Project Summary: This project examines the minimum wage as a solution to income inequality – and one potential limitation to this approach. In 2014, Seattle was the first major city to pass a $15 minimum wage. Policymakers hoped that higher wages for low-paid workers would reduce inequality and poverty and make Seattle workers and their families better off.
However, the phase-in of Seattle’s $15 wage coincided with another economic jolt– the rapid influx of tens of thousands of high-paid technology workers. These new arrivals needed housing. Rental prices climbed rapidly, and large swaths of the city quickly gentrified.
As a result, low-wage workers were likely priced out of Seattle housing just as the raise to $15 took effect. While economists argue over the extent to which increasing minimum wages lowers *demand* for low-paid workers, our hot housing market might have also affected the *supply* of people looking for low-paid jobs.
This project will probe the hypothesis that the supply of low-wage labor dropped in Seattle over the years 2014-2016. Our DSSG team will work to understand residential relocation (moves) relative to places of employment (jobs) in the Puget Sound.
Questions include, did lower earners move out of Seattle faster than higher earners?

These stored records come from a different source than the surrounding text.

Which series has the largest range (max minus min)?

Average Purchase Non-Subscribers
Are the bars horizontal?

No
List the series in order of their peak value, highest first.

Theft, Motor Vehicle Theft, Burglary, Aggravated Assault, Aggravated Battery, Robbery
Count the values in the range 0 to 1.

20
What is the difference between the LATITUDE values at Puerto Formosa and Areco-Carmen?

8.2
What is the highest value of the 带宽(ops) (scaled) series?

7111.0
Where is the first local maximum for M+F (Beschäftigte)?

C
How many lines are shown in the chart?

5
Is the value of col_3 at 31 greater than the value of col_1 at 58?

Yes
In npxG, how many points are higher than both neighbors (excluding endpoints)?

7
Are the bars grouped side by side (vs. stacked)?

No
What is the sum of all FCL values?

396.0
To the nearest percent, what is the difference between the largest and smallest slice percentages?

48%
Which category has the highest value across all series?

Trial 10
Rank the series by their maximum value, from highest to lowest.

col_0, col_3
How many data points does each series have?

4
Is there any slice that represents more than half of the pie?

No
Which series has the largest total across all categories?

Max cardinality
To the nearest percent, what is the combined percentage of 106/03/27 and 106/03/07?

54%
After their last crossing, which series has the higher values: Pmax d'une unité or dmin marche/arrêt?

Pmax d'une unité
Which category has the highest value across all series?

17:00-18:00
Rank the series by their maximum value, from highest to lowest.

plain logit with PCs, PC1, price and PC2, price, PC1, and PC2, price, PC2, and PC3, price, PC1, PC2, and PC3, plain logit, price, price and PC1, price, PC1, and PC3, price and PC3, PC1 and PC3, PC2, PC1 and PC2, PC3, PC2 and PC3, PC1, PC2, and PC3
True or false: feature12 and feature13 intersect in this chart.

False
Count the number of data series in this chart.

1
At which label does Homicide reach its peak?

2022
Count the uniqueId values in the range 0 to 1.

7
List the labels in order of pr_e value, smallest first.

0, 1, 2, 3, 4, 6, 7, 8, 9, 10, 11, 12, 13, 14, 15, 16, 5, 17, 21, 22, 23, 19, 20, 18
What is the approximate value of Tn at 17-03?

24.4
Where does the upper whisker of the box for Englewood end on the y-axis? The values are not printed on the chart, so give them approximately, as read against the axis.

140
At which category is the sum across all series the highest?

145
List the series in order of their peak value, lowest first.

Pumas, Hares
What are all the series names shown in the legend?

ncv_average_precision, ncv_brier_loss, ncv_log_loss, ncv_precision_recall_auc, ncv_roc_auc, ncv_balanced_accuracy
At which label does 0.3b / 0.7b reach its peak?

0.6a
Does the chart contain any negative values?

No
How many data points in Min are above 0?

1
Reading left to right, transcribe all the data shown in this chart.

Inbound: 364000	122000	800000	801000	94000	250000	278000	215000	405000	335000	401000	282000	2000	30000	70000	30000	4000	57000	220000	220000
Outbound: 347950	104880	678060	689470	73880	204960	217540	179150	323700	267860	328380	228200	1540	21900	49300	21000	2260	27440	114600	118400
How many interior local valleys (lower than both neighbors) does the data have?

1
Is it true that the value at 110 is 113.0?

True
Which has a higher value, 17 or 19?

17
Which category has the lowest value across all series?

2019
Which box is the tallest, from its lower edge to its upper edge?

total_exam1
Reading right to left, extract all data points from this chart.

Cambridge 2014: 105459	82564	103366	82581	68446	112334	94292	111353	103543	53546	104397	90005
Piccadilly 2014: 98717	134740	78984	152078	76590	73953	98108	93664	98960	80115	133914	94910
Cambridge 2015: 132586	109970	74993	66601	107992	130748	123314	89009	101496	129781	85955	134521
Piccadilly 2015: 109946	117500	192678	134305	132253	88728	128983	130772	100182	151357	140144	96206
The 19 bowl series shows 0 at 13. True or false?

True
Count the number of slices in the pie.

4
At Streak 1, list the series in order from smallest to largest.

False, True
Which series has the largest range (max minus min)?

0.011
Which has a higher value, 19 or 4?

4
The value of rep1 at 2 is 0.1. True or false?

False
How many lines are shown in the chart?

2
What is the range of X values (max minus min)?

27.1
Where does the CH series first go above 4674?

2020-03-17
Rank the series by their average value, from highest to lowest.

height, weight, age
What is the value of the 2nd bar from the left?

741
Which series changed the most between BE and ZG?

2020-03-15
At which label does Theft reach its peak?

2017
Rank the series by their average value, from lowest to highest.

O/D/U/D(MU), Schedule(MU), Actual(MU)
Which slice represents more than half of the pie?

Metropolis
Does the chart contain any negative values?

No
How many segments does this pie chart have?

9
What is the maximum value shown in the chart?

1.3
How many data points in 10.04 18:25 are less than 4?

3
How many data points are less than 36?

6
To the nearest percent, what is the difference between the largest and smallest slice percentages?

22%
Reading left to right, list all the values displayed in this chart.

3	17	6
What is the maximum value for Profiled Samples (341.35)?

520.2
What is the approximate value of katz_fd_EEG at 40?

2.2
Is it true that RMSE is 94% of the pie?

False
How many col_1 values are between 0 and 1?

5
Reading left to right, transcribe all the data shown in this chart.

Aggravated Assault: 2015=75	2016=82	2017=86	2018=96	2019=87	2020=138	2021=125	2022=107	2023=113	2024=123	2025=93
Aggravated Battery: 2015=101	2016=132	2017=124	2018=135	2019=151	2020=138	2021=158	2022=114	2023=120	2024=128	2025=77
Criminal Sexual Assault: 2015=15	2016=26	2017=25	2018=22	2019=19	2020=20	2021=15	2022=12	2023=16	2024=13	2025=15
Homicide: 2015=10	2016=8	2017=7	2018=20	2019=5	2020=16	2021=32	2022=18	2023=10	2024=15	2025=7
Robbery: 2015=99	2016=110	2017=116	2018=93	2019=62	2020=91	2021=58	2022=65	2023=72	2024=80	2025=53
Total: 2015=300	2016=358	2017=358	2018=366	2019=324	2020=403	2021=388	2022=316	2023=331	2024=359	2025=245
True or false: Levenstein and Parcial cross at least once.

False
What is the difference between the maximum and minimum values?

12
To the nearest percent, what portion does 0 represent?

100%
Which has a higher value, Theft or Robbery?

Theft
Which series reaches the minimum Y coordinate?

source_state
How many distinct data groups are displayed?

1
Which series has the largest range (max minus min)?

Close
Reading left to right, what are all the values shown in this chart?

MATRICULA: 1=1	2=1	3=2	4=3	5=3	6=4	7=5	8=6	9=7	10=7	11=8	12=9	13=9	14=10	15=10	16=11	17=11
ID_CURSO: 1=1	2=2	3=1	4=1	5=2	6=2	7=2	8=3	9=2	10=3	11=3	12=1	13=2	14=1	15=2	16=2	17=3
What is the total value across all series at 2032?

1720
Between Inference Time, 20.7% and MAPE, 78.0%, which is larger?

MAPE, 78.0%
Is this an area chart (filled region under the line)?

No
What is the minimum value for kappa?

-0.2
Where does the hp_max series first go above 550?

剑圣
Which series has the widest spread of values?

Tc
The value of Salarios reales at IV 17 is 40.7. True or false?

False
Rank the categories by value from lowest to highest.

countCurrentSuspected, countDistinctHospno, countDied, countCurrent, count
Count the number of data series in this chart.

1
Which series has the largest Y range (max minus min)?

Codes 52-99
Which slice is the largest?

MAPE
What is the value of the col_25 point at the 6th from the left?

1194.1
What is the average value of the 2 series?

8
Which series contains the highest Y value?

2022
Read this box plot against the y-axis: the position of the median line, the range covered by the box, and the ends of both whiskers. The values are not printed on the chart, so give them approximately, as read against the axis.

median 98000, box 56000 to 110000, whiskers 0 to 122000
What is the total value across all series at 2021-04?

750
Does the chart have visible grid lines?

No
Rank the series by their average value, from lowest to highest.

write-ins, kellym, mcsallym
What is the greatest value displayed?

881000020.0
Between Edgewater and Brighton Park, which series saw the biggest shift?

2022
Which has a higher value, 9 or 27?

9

How many workers earning at or near the minimum wage in 2014 moved out of the city over the subsequent years? Was that rate of relocation faster than for earlier cohorts of low-paid workers? How did low-wage workers’ commutes change? For each low-paid position in the city, how many workers of similar wage rates live within reasonable commuting radii?
We will use new and unique data, the Washington Merged Longitudinal Administrative Data (WMLAD) that we have created during the past five years with the help of several state agencies. WMLAD is the most comprehensive state-level geocoded administrative dataset assembled to examine employment and earnings outcomes.